Vegetarian Diet

Q: I am thinking of becoming vegetarian, but am concerned with getting enough B-12. Is a vegetarian diet going to be enough for me to get all the vitamins that I need?

A: Yes, but!!!

First of all vegetarianism needs to be defined. A vegetarian eats animal products such as dairy and eggs, but not meats. A vegan eats only vegetables and fruits, nuts, seeds, herbs, and does not even eat honey, bee pollen or any derivative of animal products. This choice can be based on ethical, religious, health, environmental or economic concerns.

I have seen many ‘vegetarians’ or even ‘vegans’ that do not look healthy and I have seen many that do. One reason why some do not do well on such diets is that although they might not eat animal foods, they still continue to eat junk foods! Health Food Store bought potato chips, candy bars, loads of carbohydrates in the form of pastas, breads and the like are all common staple vegetarian foods. And while they me be a little healthier, they are still junk foods in my opinion.

Another reason can be that many switch over to a vegetarian diet not only for humanitarian reasons but to improve their health from a health challenge. We need to realize that it can take many months or even years to regain great health depending on the health condition we are trying to improve.

The average person in good health need not be concerned about getting B-12 or other nutrients from a vegetarian diet, provided they do not regularly consume nutrient depleting foods such as white breads, refined sugars, processed dairy foods, coffee, regular salt, fried foods and so on.

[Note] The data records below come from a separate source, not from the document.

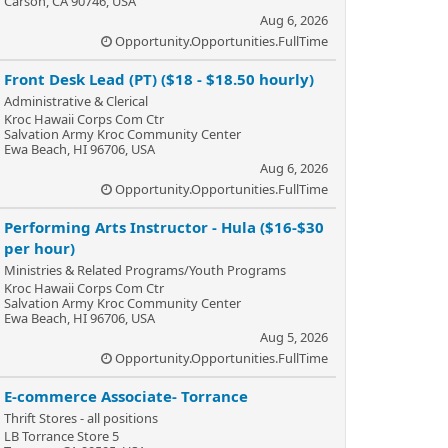
Carson, CA 90746, USA
Aug 6, 2026
Opportunity.Opportunities.FullTime
Front Desk Lead (PT) ($18 - $18.50 hourly)
Administrative & Clerical
Kroc Hawaii Corps Com Ctr
Salvation Army Kroc Community Center
Ewa Beach, HI 96706, USA
Aug 6, 2026
Opportunity.Opportunities.FullTime
Performing Arts Instructor - Hula ($16-$30
per hour)
Ministries & Related Programs/Youth Programs
Kroc Hawaii Corps Com Ctr
Salvation Army Kroc Community Center
Ewa Beach, HI 96706, USA
Aug 5, 2026
Opportunity.Opportunities.FullTime
E-commerce Associate- Torrance
Thrift Stores - all positions
LB Torrance Store 5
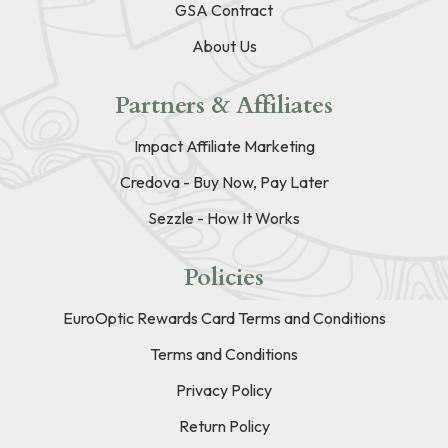
GSA Contract
About Us
Partners & Affiliates
Impact Affiliate Marketing
Credova - Buy Now, Pay Later
Sezzle - How It Works
Policies
EuroOptic Rewards Card Terms and Conditions
Terms and Conditions
Privacy Policy
Return Policy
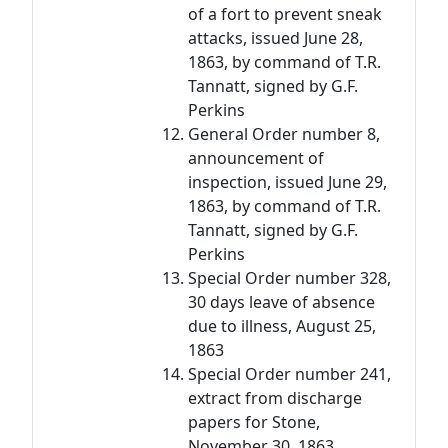
of a fort to prevent sneak
attacks, issued June 28,
1863, by command of T.R.
Tannatt, signed by G.F.
Perkins
General Order number 8,
announcement of
inspection, issued June 29,
1863, by command of T.R.
Tannatt, signed by G.F.
Perkins
Special Order number 328,
30 days leave of absence
due to illness, August 25,
1863
Special Order number 241,
extract from discharge
papers for Stone,
November 30, 1863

Also one must have good absorption and assimilation with a good functioning digestive tract. The large colon will produce its own B-12 provided one eats a diet primarily consisting of plenty of fresh ripe fruits and vegetables and raw nuts and seeds. Eating too much of the nutrient depleting foods and gluten grains such as wheat, barely, oats and rye, and eating poor quality fruits and vegetables which inhibit and damage the digestive tract, will hinder one’s ability to absorb the necessary nutrients for optimum health.

B-12 is present in many natural foods such as dark leafy greens, food grade algaes (although controversial about the B-12 absorption levels because they are thought to be B12 analogues), sea-vegetables such as nori, dulse, arame and many others.

Taking a good quality intestinal probiotic such as acidophilous and bifidus can also boost absorption of B-12. B-12 deficiency is no more common among raw vegans than any other segment of the population. B-12 mainly comes from bacteria, that live on soil, and minimally from any plant or animal. So we can get adequate B-12 by eating organic ripe fruits and vegetables. Statistically there are no known Vegan cultures that live to be centenarians (100 or more). All long-lived healthy cultures eat animal products rarely, and those are naturally fed wild animals.

Final Point: My opinion is that one can live a long life free of animal products, but it could take years to get your absorption to where it needs to be before all neccessary nutrition can be obtained from vegan diet. I know a few vegans that do it but they are very, very healthy and some took years to get to that level. A little organic animal food occasionally is not a problem health wise! Animal products cause health problems when we overeat them, eat them non-organic, and make them unhealthy by poor cooking practices.

So eat healthy and be Forever Healthy!